3. The learned Additional District Judge says that the decision, in this rent suit operates as res judicata on the question of status. I do not follow his judgment on that point. The question whether the tenancy was permanent or precarious was not the subject-matter of an issue in the rent suit, and there was no decision on the said point. I am therefore clearly of opinion that the point of res judicata has been decided quite wrongly by the learned Judge. He records a finding that the evidence led by the defendant to prove the grant of a permanent lease to him has not been substantiated. It is a well-established principle of law that a landlord is entitled to eject a tenant unless the tenant can prove that he has a right to remain on the land permanently. The onus is clearly on the defendant to prove the permanency of his tenancy. In this case he led evidence to prove that; but according to the finding of the learned Additional District Judge, he failed. I accordingly hold that the defendant is not a permanent tenant on the land and he is liable to ejectment, provided the plaintiff proved service of notice to quit, on him.
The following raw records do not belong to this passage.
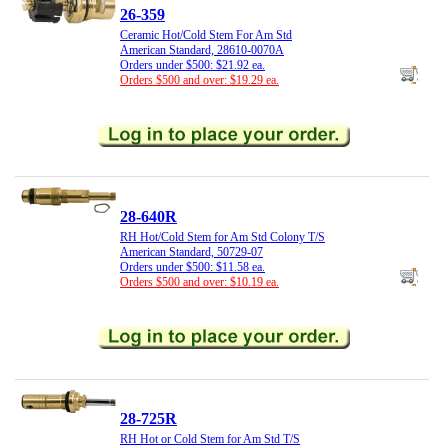
26-359
Ceramic Hot/Cold Stem For Am Std
American Standard, 28610-0070A
Orders under $500: $21.92 ea.
Orders $500 and over: $19.29 ea.
28-640R
RH Hot/Cold Stem for Am Std Colony T/S
American Standard, 50729-07
Orders under $500: $11.58 ea.
Orders $500 and over: $10.19 ea.
28-725R
RH Hot or Cold Stem for Am Std T/S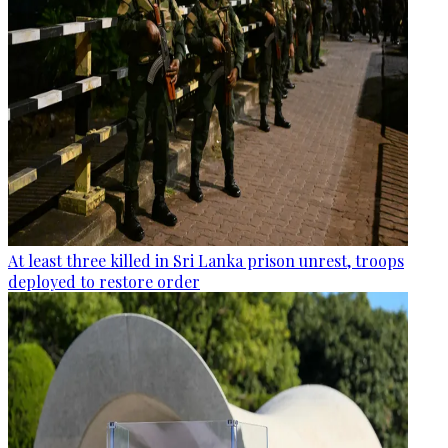
At least three killed in Sri Lanka prison unrest, troops
deployed to restore order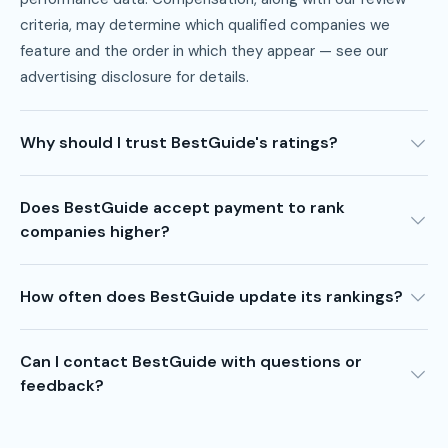
criteria, may determine which qualified companies we
feature and the order in which they appear — see our
advertising disclosure
for details.
Why should I trust BestGuide's ratings?
Does BestGuide accept payment to rank
companies higher?
How often does BestGuide update its rankings?
Can I contact BestGuide with questions or
feedback?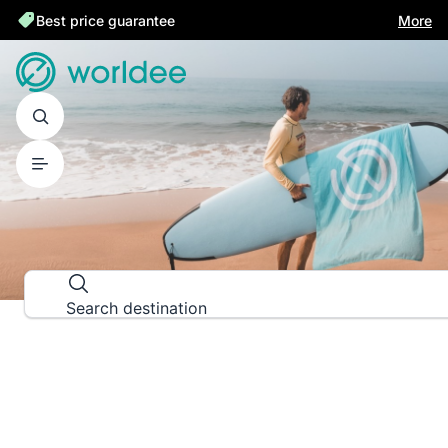
Best price guarantee
More
DESTINATION GUIDES
Explore the world down to the las
Search destination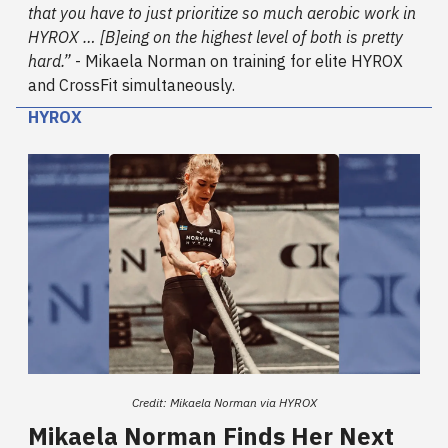
that you have to just prioritize so much aerobic work in
HYROX … [B]eing on the highest level of both is pretty
hard.”
- Mikaela Norman on training for elite HYROX
and CrossFit simultaneously.
HYROX
Credit: Mikaela Norman via HYROX
Mikaela Norman Finds Her Next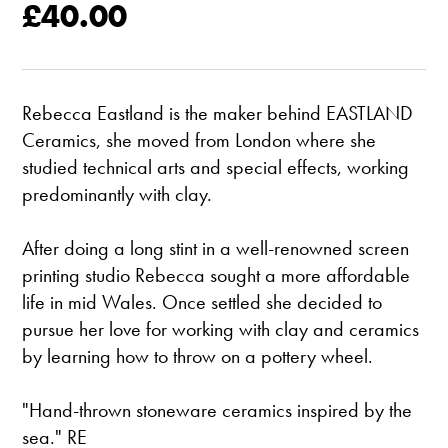
£40.00
Rebecca Eastland is the maker behind EASTLAND
Ceramics, she moved from London where she
studied technical arts and special effects, working
predominantly with clay.
After doing a long stint in a well-renowned screen
printing studio Rebecca sought a more affordable
life in mid Wales. Once settled she decided to
pursue her love for working with clay and ceramics
by learning how to throw on a pottery wheel.
"Hand-thrown stoneware ceramics inspired by the
sea." RE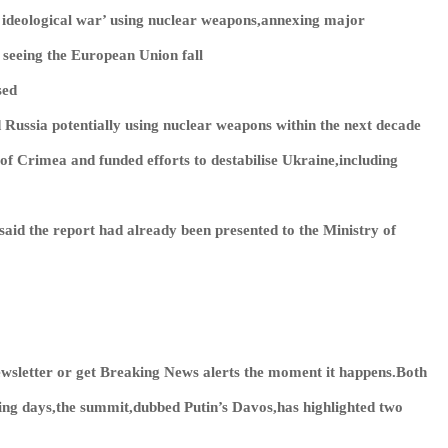
e ideological war’ using nuclear weapons,annexing major
 seeing the European Union fall
sed
Russia potentially using nuclear weapons within the next decade
of Crimea and funded efforts to destabilise Ukraine,including
id the report had already been presented to the Ministry of
wsletter or get
Breaking News
alerts the moment it happens.Both
ing days,the summit,dubbed Putin’s Davos,has highlighted two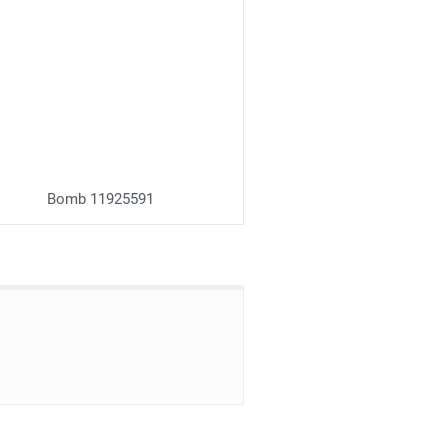
Bomb 11925591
On that point there has not been any finding by the learned Additional District Judge, nor has the learned Additional District Judge considered the claim of the defendant to compensation. I accordingly set aside the decree passed by the learned Additional District Judge, hold that the question of permanency is not res judicata in the yearly suit, maintain his finding that the defendant has failed to prove that he is a permanent tenant, and remand the case to the lower appellate Court in order that two and two issues only may be decided by that Court namely, (1) whether the notice to quit has been served upon the defendant; and (2) whether the defendant can claim any compensation for the alleged improvement, in case the plaintiff gets a decree in ejectment. The question as to whether the plaintiff will be entitled to mesne profits as claimed in the suit, will be dependent on the first issue which I framed, viz. whether the notice to quit had been served on the defendant or not. So far as the plaintiff's claim for arrears of rent is concerned, that has not been considered also by the lower appel late Court. If the defendant challenges that part of the decree of the learned Munsif, it will be open to the lower appellate Court to go into that question. Costs of this appeal will abide the result.